PROMPT => Could you pull out the passage from the page on Martha and Waitstill Sharp that starts at "Martha and Waitstill Sharp, American" and ends after "escape to the United States.", copying it word for word?

DOCUMENT EXTRACT =>
Martha Sharp stands next to her milk distribution center in Pau, France, 1940-1941.

Martha and Waitstill Sharp

Martha and Waitstill Sharp, American Unitarian aid workers, helped thousands of people escape Nazi persecution in 1939–1940. Among those they helped were Jews, intellectuals, and children in Prague, Lisbon, and southern France. In recognition of the risks they took to assist Jews, Yad Vashem, the Holocaust Martyrs' and Heroes' Remembrance Authority in Israel, honored the Sharps as Righteous Among the Nations in 2006.

Key Facts

  • 1

    Waitstill Sharp, a Unitarian minister, and his wife Martha, a social worker, traveled from Massachusetts to Prague in 1939. There, they distributed money and helped intellectuals escape to the United States.

  • 2

    The couple later went to Lisbon and southern France to distribute food, and to help Jews and intellectuals escape. Martha also organized a transport of children to the United States. This effort became a model for later transports of child refugees.

RAW DATA =>
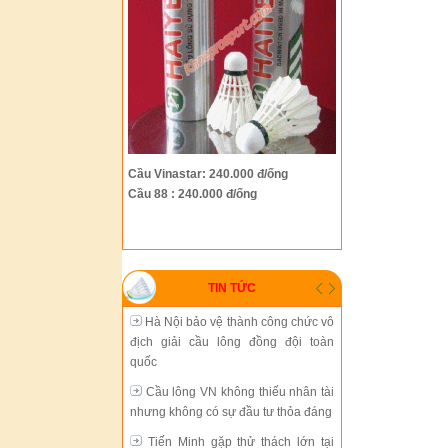
Hà Nội bảo vệ thành công chức vô
địch giải cầu lông đồng đội toàn
quốc
Cầu lông VN không thiếu nhân tài
nhưng không có sự đầu tư thỏa đáng
Tiến Minh gặp thử thách lớn tại
Cầu Vinastar: 240.000 đ/ống
giải Trung Quốc mở rộng
Cầu 88 : 240.000 đ/ống
Cầu lông thành phố Hồ Chí Minh
đang chững lại
Sự phát triển thiếu đồng bộ của
TIN TỨC
cầu lông Việt Nam
Hà Nội bảo vệ thành công chức vô
địch giải cầu lông đồng đội toàn
quốc
Cầu lông VN không thiếu nhân tài
nhưng không có sự đầu tư thỏa đáng
Tiến Minh gặp thử thách lớn tại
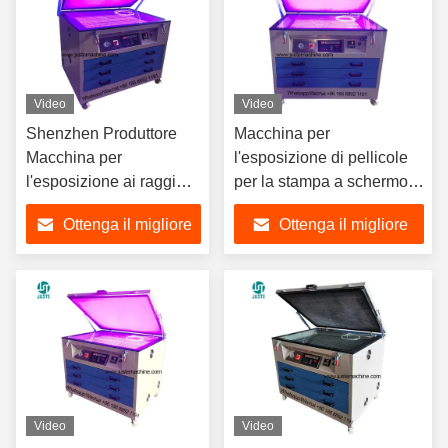
Video
Video
Shenzhen Produttore
Macchina per
Macchina per
l'esposizione di pellicole
l'esposizione ai raggi
per la stampa a schermo
UV a LED
con serigrafia flessibile a
Ottenga il migliore
Ottenga il migliore
LED
prezzo
prezzo
Video
Video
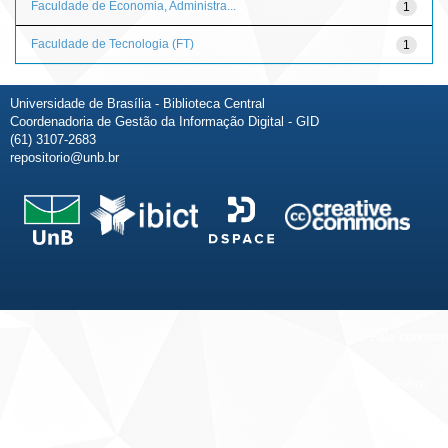
Faculdade de Economia, Administra...
1
Faculdade de Tecnologia (FT)
1
Universidade de Brasília - Biblioteca Central
Coordenadoria de Gestão da Informação Digital - GID
(61) 3107-2683
repositorio@unb.br
Fale conosco
Sobre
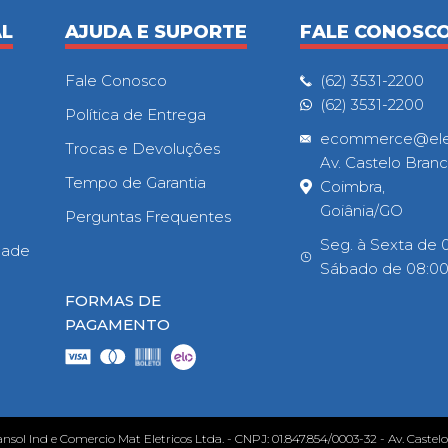
AL
AJUDA E SUPORTE
FALE CONOSC
Fale Conosco
(62) 3531-2200
(62) 3531-2200
Política de Entrega
ecommerce@eletr
Trocas e Devoluções
Av. Castelo Branc
Tempo de Garantia
Coimbra,
Goiânia/GO
Perguntas Frequentes
Seg. à Sexta de 0
idade
Sábado de 08:00h
FORMAS DE
PAGAMENTO
ansol Ind e Comercio Mat Eletricos Ltda. - CNPJ: 01.847.854/0003-32 - Av. Castel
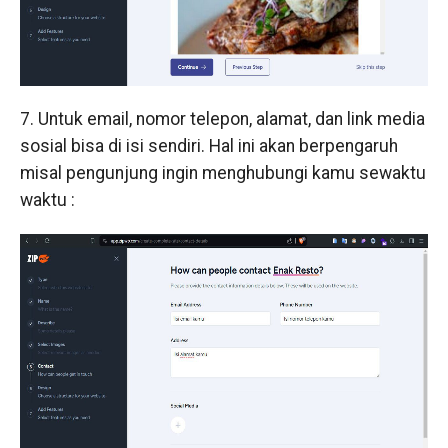
7. Untuk email, nomor telepon, alamat, dan link media
sosial bisa di isi sendiri. Hal ini akan berpengaruh
misal pengunjung ingin menghubungi kamu sewaktu
waktu :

OUTPUT OF THE TASK =>
Martha and Waitstill Sharp, American Unitarian aid workers, helped thousands of people escape Nazi persecution in 1939–1940. Among those they helped were Jews, intellectuals, and children in Prague, Lisbon, and southern France. In recognition of the risks they took to assist Jews, Yad Vashem, the Holocaust Martyrs' and Heroes' Remembrance Authority in Israel, honored the Sharps as Righteous Among the Nations in 2006.

Key Facts

  • 1

    Waitstill Sharp, a Unitarian minister, and his wife Martha, a social worker, traveled from Massachusetts to Prague in 1939. There, they distributed money and helped intellectuals escape to the United States.